Portrait publié sur Point contemporain,
Mai 2020

Né à Clermont-Ferrand en 1991, Simon Rousset (a.k.a NIWOZ) grandit dans une famille de restaurateurs d’œuvres d’art. De la fréquentation assidue des édifices religieux, il en retire un blason et une devise : « mon encre est ma croix ».

Il y a chez Simon Rousset une manière d’entrer en rébellion comme on entre dans les ordres, avec conviction. Il s’oppose de manière quasi systématique à un système hiérarchique, ordonné, ne trouvant sa place ni sur les bancs de l’école, ni sur ceux des Beaux-Arts. S’il n’est de fait pas exempt de culture artistique, il y a cependant quelque chose qui tient de l’art brut dans son travail, tant dans l’insoumission au dressage éducatif qu’au choix des matériaux. Basé principalement sur l’affect, tous les matériaux qu’il utilise relèvent de critères de choix internes à l’artiste. Ainsi, l’installation « Coucou » – un coucou saoul qui demande l’heure – est fabriquée à partir du plancher de sa chambre d’enfant. De même, « Marelle » est une sculpture composée d’objets récupérés (des clés, des morceaux de bois, des sapins, des petits soldats, …) ayant tous une dimension affective pour l’artiste.

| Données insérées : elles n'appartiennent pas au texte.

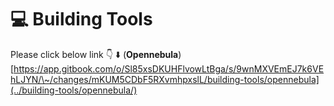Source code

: # 💻 Building Tools

Please click below link 👇 ⬇️ (**Opennebula**)\
[https://app.gitbook.com/o/Sl85xsDKUHFlvowLtBga/s/9wnMXVEmEJ7k6VEhLJYN/\~/changes/mKUM5CDbF5RXvmhpxslL/building-tools/opennebula](../building-tools/opennebula/)
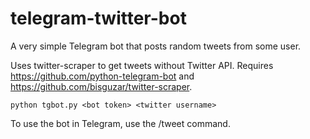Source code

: # telegram-twitter-bot

A very simple Telegram bot that posts random tweets from some user.

Uses twitter-scraper to get tweets without Twitter API. Requires https://github.com/python-telegram-bot and https://github.com/bisguzar/twitter-scraper.

    python tgbot.py <bot token> <twitter username>
    
To use the bot in Telegram, use the /tweet command. 
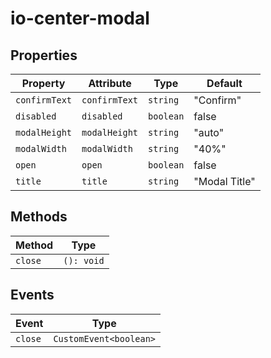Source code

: # io-center-modal

## Properties

| Property      | Attribute     | Type      | Default       |
|---------------|---------------|-----------|---------------|
| `confirmText` | `confirmText` | `string`  | "Confirm"     |
| `disabled`    | `disabled`    | `boolean` | false         |
| `modalHeight` | `modalHeight` | `string`  | "auto"        |
| `modalWidth`  | `modalWidth`  | `string`  | "40%"         |
| `open`        | `open`        | `boolean` | false         |
| `title`       | `title`       | `string`  | "Modal Title" |

## Methods

| Method  | Type       |
|---------|------------|
| `close` | `(): void` |

## Events

| Event   | Type                   |
|---------|------------------------|
| `close` | `CustomEvent<boolean>` |
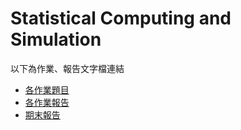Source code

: # Statistical Computing and Simulation

以下為作業、報告文字檔連結
* [各作業題目](https://drive.google.com/open?id=15EM-aaA9fKDH6E5HN-GQiWJrePmAzCsT)
* [各作業報告](https://drive.google.com/open?id=1GhL4iXQ29TG4plhDfcozQ1qYSaWfmmwI)
* [期末報告](https://drive.google.com/open?id=1OK7XlGnX1Bv2GdvtGFGgVmzh4ELYnhZy)
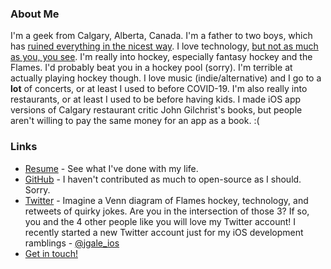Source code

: ### About Me
I'm a geek from Calgary, Alberta, Canada. I'm a father to two boys, which has [ruined everything in the nicest way](http://www.jonathancoulton.com/wiki/You_Ruined_Everything/Lyrics). I love technology, [but not as much as you, you see](https://www.youtube.com/watch?v=ERCzN91JicA). I'm really into hockey, especially fantasy hockey and the Flames. I'd probably beat you in a hockey pool (sorry). I'm terrible at actually playing hockey though. I love music (indie/alternative) and I go to a **lot** of concerts, or at least I used to before COVID-19. I'm also really into restaurants, or at least I used to be before having kids. I made iOS app versions of Calgary restaurant critic John Gilchrist's books, but people aren't willing to pay the same money for an app as a book. :(

### Links
* [Resume](https://jeremygale.com/resume/jeremy-gale.pdf) - See what I've done with my life.
* [GitHub](https://github.com/jgale) - I haven't contributed as much to open-source as I should. Sorry.
* [Twitter](https://twitter.com/jeremygale) - Imagine a Venn diagram of Flames hockey, technology, and retweets of quirky jokes. Are you in the intersection of those 3? If so, you and the 4 other people like you will love my Twitter account! I recently started a new Twitter account just for my iOS development ramblings - [@jgale_ios](https://twitter.com/jgale_ios) 
* [Get in touch!](mailto:jeremy@jeremygale.com)
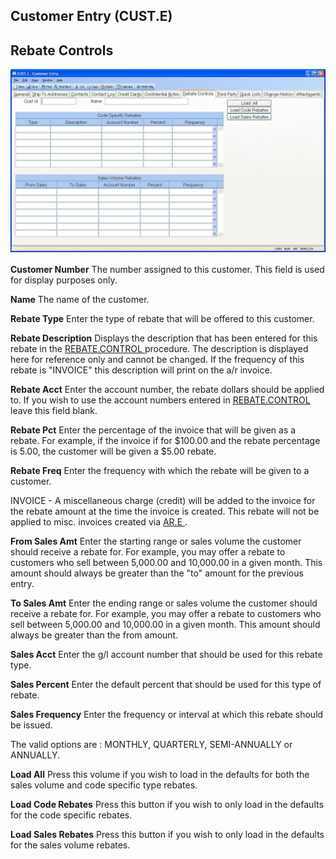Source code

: ##  Customer Entry (CUST.E)

<PageHeader />

##  Rebate Controls

![](./CUST-E-7.jpg)

**Customer Number** The number assigned to this customer. This field is used
for display purposes only.  
  
**Name** The name of the customer.  
  
**Rebate Type** Enter the type of rebate that will be offered to this
customer.  
  
**Rebate Description** Displays the description that has been entered for this rebate in the [ REBATE.CONTROL ](../../../../MRK-OVERVIEW/MRK-ENTRY/REBATE-CONTROL/README.md) procedure. The description is displayed here for reference only and cannot be changed. If the frequency of this rebate is "INVOICE" this description will print on the a/r invoice.   
  
**Rebate Acct** Enter the account number, the rebate dollars should be applied to. If you wish to use the account numbers entered in [ REBATE.CONTROL ](../../../../MRK-OVERVIEW/MRK-ENTRY/REBATE-CONTROL/README.md) leave this field blank.   
  
**Rebate Pct** Enter the percentage of the invoice that will be given as a
rebate. For example, if the invoice if for $100.00 and the rebate percentage
is 5.00, the customer will be given a $5.00 rebate.  
  
**Rebate Freq** Enter the frequency with which the rebate will be given to a
customer.  
  
INVOICE - A miscellaneous charge (credit) will be added to the invoice for the rebate amount at the time the invoice is created. This rebate will not be applied to misc. invoices created via [ AR.E ](../../AR-E/README.md) .   
  
**From Sales Amt** Enter the starting range or sales volume the customer
should receive a rebate for. For example, you may offer a rebate to customers
who sell between 5,000.00 and 10,000.00 in a given month. This amount should
always be greater than the "to" amount for the previous entry.  
  
**To Sales Amt** Enter the ending range or sales volume the customer should
receive a rebate for. For example, you may offer a rebate to customers who
sell between 5,000.00 and 10,000.00 in a given month. This amount should
always be greater than the from amount.  
  
**Sales Acct** Enter the g/l account number that should be used for this
rebate type.  
  
**Sales Percent** Enter the default percent that should be used for this type
of rebate.  
  
**Sales Frequency** Enter the frequency or interval at which this rebate
should be issued.  
  
The valid options are : MONTHLY, QUARTERLY, SEMI-ANNUALLY or ANNUALLY.  
  
**Load All** Press this volume if you wish to load in the defaults for both
the sales volume and code specific type rebates.  
  
**Load Code Rebates** Press this button if you wish to only load in the
defaults for the code specific rebates.  
  
**Load Sales Rebates** Press this button if you wish to only load in the
defaults for the sales volume rebates.  
  
  
<badge text= "Version 8.10.57" vertical="middle" />

<PageFooter />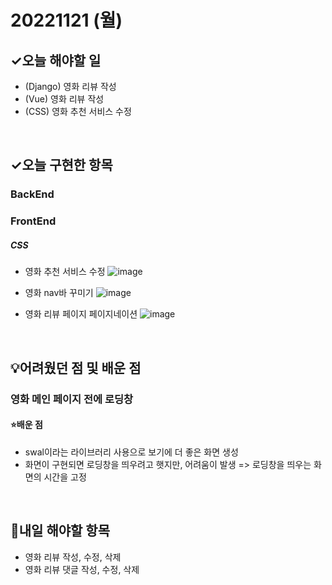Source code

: # 20221121 (월)

## ✓오늘 해야할 일

- (Django) 영화 리뷰 작성 
- (Vue) 영화 리뷰 작성
- (CSS) 영화 추천 서비스 수정

<br>

## ✓오늘 구현한 항목
### BackEnd


### FrontEnd
##### CSS
- 영화 추천 서비스 수정
![image](https://user-images.githubusercontent.com/109333410/203184828-ba3276b7-4717-424c-b1b9-df74276f3b3d.png)

- 영화 nav바 꾸미기
![image](https://user-images.githubusercontent.com/109333410/203184923-255df17c-ebca-4b7b-b68f-ca232b06531d.png)

- 영화 리뷰 페이지 페이지네이션
![image](https://user-images.githubusercontent.com/109333410/203184755-c5464ece-6eab-437e-a699-eee553a93d0f.png)

<br>

## 💡어려웠던 점 및 배운 점

### 영화 메인 페이지 전에 로딩창

#### ⭐️배운 점

- swal이라는 라이브러리 사용으로 보기에 더 좋은 화면 생성
- 화면이 구현되면 로딩창을 띄우려고 햇지만, 어려움이 발생 => 로딩창을 띄우는 화면의 시간을 고정

<br>

## 📆내일 해야할 항목

- 영화 리뷰 작성, 수정, 삭제
- 영화 리뷰 댓글 작성, 수정, 삭제

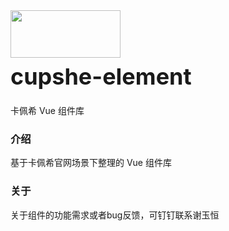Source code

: <div class="card">
  <div class="van-doc-intro">
    <img class="van-doc-intro__logo" style="width: 176px; height: 76px;" src="https://cdn.shopifycdn.net/s/files/1/0784/0207/files/cupshelogo_999f8be9-68c8-46fe-badf-ddae6cdc4c6e_170x.png">
    <h2 style="margin: 0; font-size: 36px; line-height: 60px;">cupshe-element</h2>
    <p>卡佩希 Vue 组件库</p>
  </div>
</div>

### 介绍

基于卡佩希官网场景下整理的 Vue 组件库

### 关于

关于组件的功能需求或者bug反馈，可钉钉联系谢玉恒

Mais ce n’est peut-être pas tant ce que ces objets représentent pour Rousset que leur esthétique enfantine et bricolée qui est importante.

Si l’enfance est le temps de la découverte, de soi, du monde, des autres, il est aussi celui des règles, de l’autorité. Rousset utilise alors l’encre pour s’évader d’un système scolaire trop rigide pour lui. Il commence par dessiner des mondes peuplés de drôles de personnages, d’animaux, d’avions ou de bateaux en papier. Les formes rondes, coulantes à la Mrzyk et Moriceau sont tracées d’un trait vif, au stylo noir. En 2012, le bateau s’échappe du dessin et devient une sculpture imposante de douze mètres par six. Intitulée « The Chill-Dren’s Dreams », cette première installation prend corps en collaboration avec Sylvain Grenot, l’un de ses collègue apprenti chaudronnier. Cette structure monumentale en métal est un pied-de-nez aux exercices demandés par les enseignants, une tentative d’évasion réussie. Elle abrite également un espace d’exposition destiné à présenter des pratiques artistiques inconnues ou considérées comme marginales. Exposé une première fois en Auvergne, à Veyre-Monton en 2013, « The Chill-Dren’s Dreams » fut à nouveau installé sur les quais du canal de l’Ourcq à Paris en 2019. L’espace intérieur servit cette fois d’abris pour les sans-domiciles-fixes du quartier, au grand dam des voisins.

Ses installations jouent souvent avec tout ou partie du contexte dans lequel elles sont installées. Sous ses airs nonchalants, Rousset bouscule avec facétie l’absurdité des règles imposées, squattant les ateliers des Beaux-Arts de Paris, organisant des séances nocturnes d’affichage sauvage dans les rues de Clermont-Ferrand ou installant un pêcheur pêchant dans un canal asséché. Enfin, plus récemment, il proposait « Primaire », une installation composée d’un bar, de rouleaux de papier-toilette, de craies, de ballons et de trois bacs contenant de la peinture, à l’occasion d’une exposition dans une ancienne manufacture de tubes à Pantin. Dans une ambiance de kermesse, les visiteurs étaient invités à lancer des boules de papier-toilette au mur, à dessiner à la craie ou à gonfler des ballons le temps de l’exposition. Joyeusement participative, il s’agissait aussi de faire un pied-de-nez à l’injonction restée affichée au mur de l’usine : « surtout pas avec les mains ».